> **Directions**
Output every entry exactly as written, skipping any pictures.

Data items:
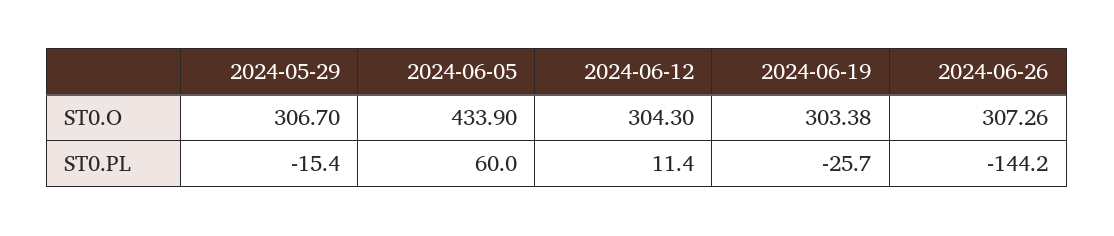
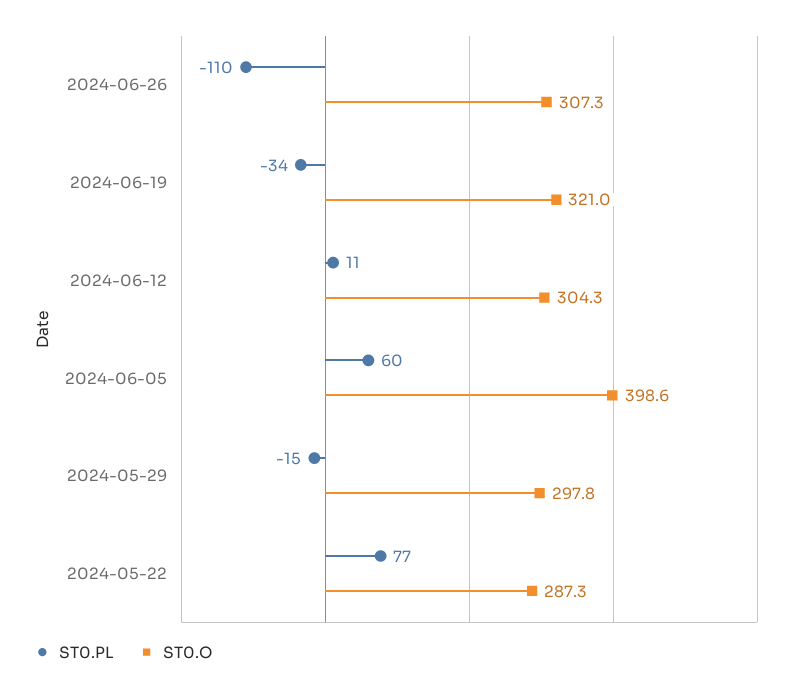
ST0.O, 2024-05-29: 306.7 -> 297.8
ST0.O, 2024-06-05: 433.9 -> 398.6
ST0.O, 2024-06-19: 303.38 -> 321
ST0.PL, 2024-06-19: -25.7 -> -34
ST0.PL, 2024-06-26: -144.2 -> -110
ST0.PL, 2024-05-22: none -> 77
ST0.O, 2024-05-22: none -> 287.3

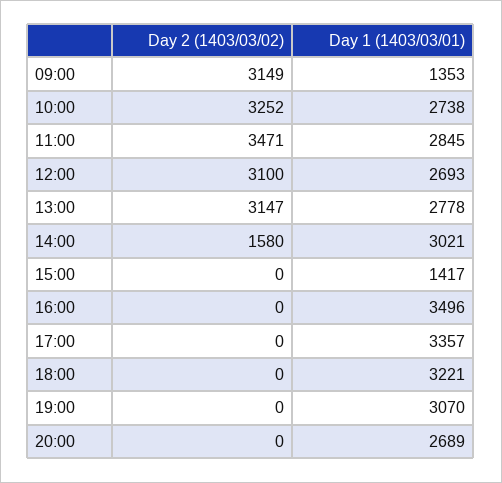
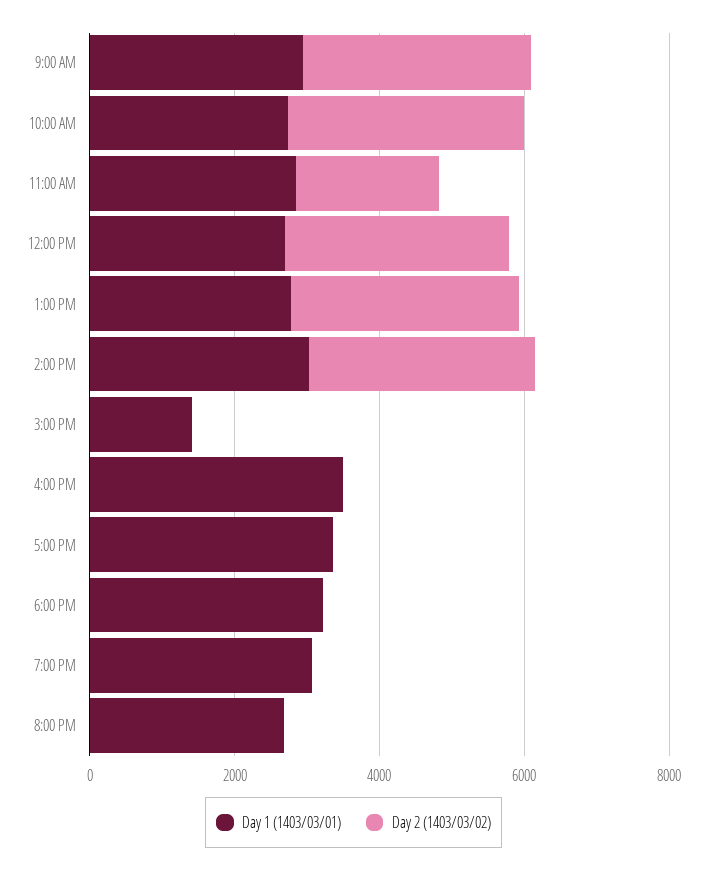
Day 1 (1403/03/01), 09:00: 1353 -> 3000
Day 2 (1403/03/02), 11:00: 3471 -> 2000
Day 2 (1403/03/02), 14:00: 1580 -> 3000

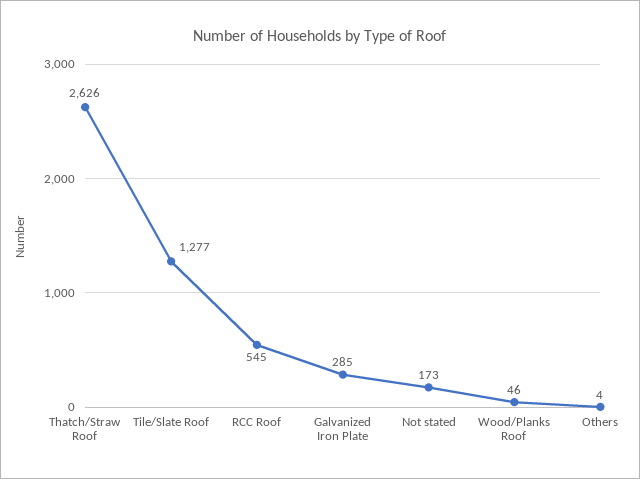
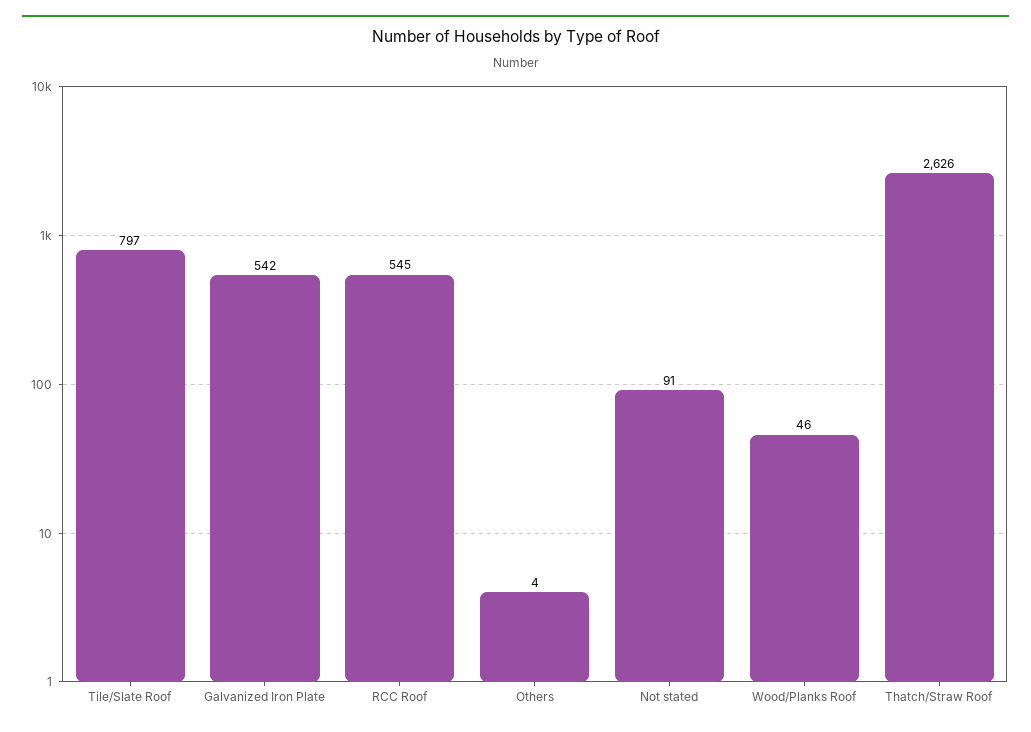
Tile/Slate Roof: 1277 -> 797
Galvanized Iron Plate: 285 -> 542
Not stated: 173 -> 91

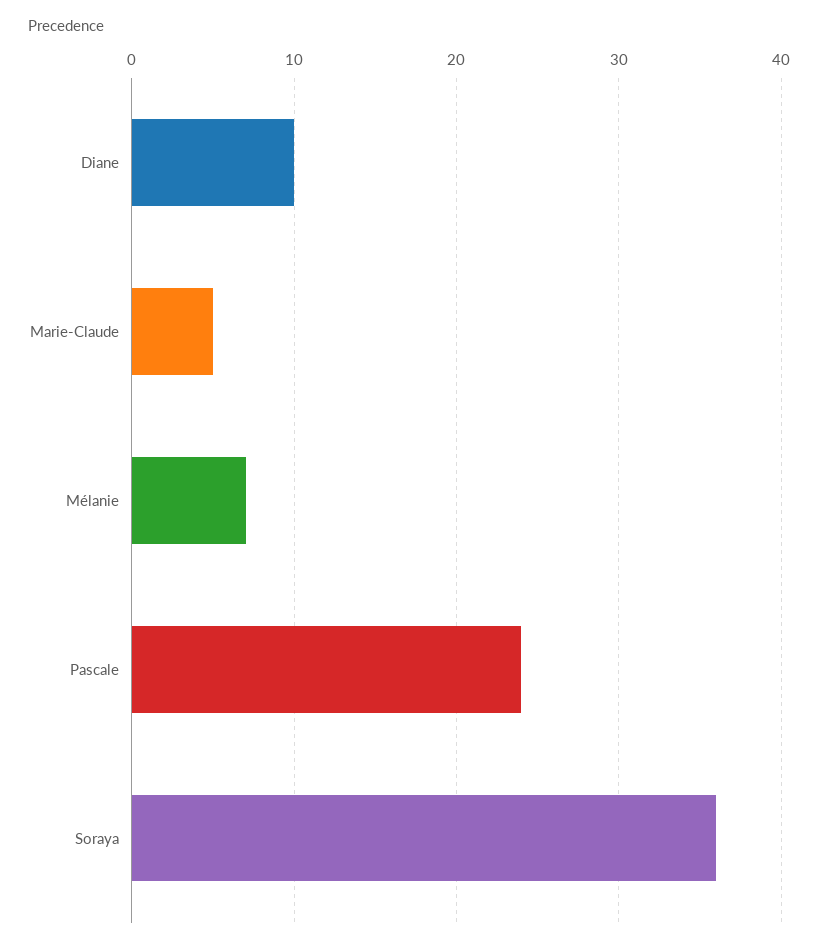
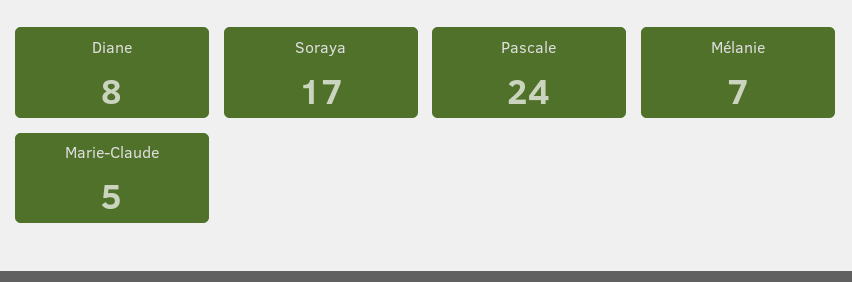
Diane: 10 -> 8
Soraya: 36 -> 17

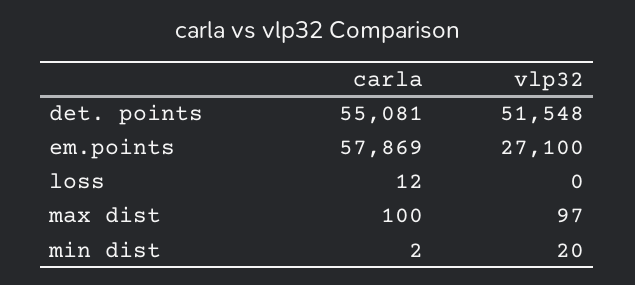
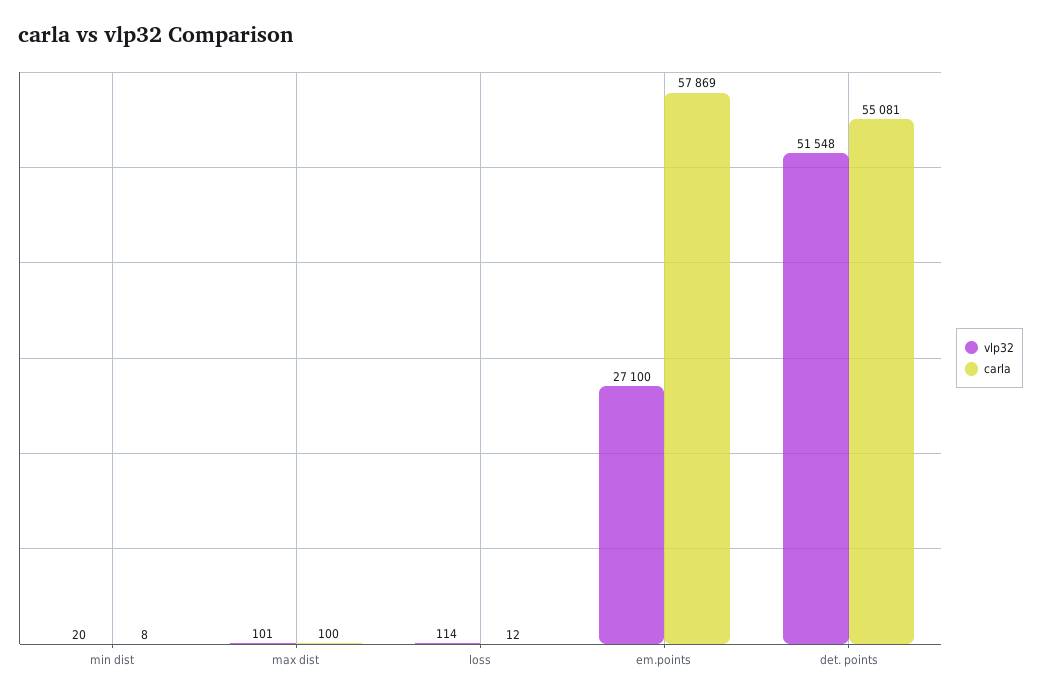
vlp32, loss: 0 -> 114
vlp32, max dist: 97 -> 101
carla, min dist: 2 -> 8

> **Exercise response**
ST0.O, 2024-05-29: 306.7 -> 297.8
ST0.O, 2024-06-05: 433.9 -> 398.6
ST0.O, 2024-06-19: 303.38 -> 321
ST0.PL, 2024-06-19: -25.7 -> -34
ST0.PL, 2024-06-26: -144.2 -> -110
ST0.PL, 2024-05-22: none -> 77
ST0.O, 2024-05-22: none -> 287.3

Day 1 (1403/03/01), 09:00: 1353 -> 3000
Day 2 (1403/03/02), 11:00: 3471 -> 2000
Day 2 (1403/03/02), 14:00: 1580 -> 3000

Tile/Slate Roof: 1277 -> 797
Galvanized Iron Plate: 285 -> 542
Not stated: 173 -> 91

Diane: 10 -> 8
Soraya: 36 -> 17

vlp32, loss: 0 -> 114
vlp32, max dist: 97 -> 101
carla, min dist: 2 -> 8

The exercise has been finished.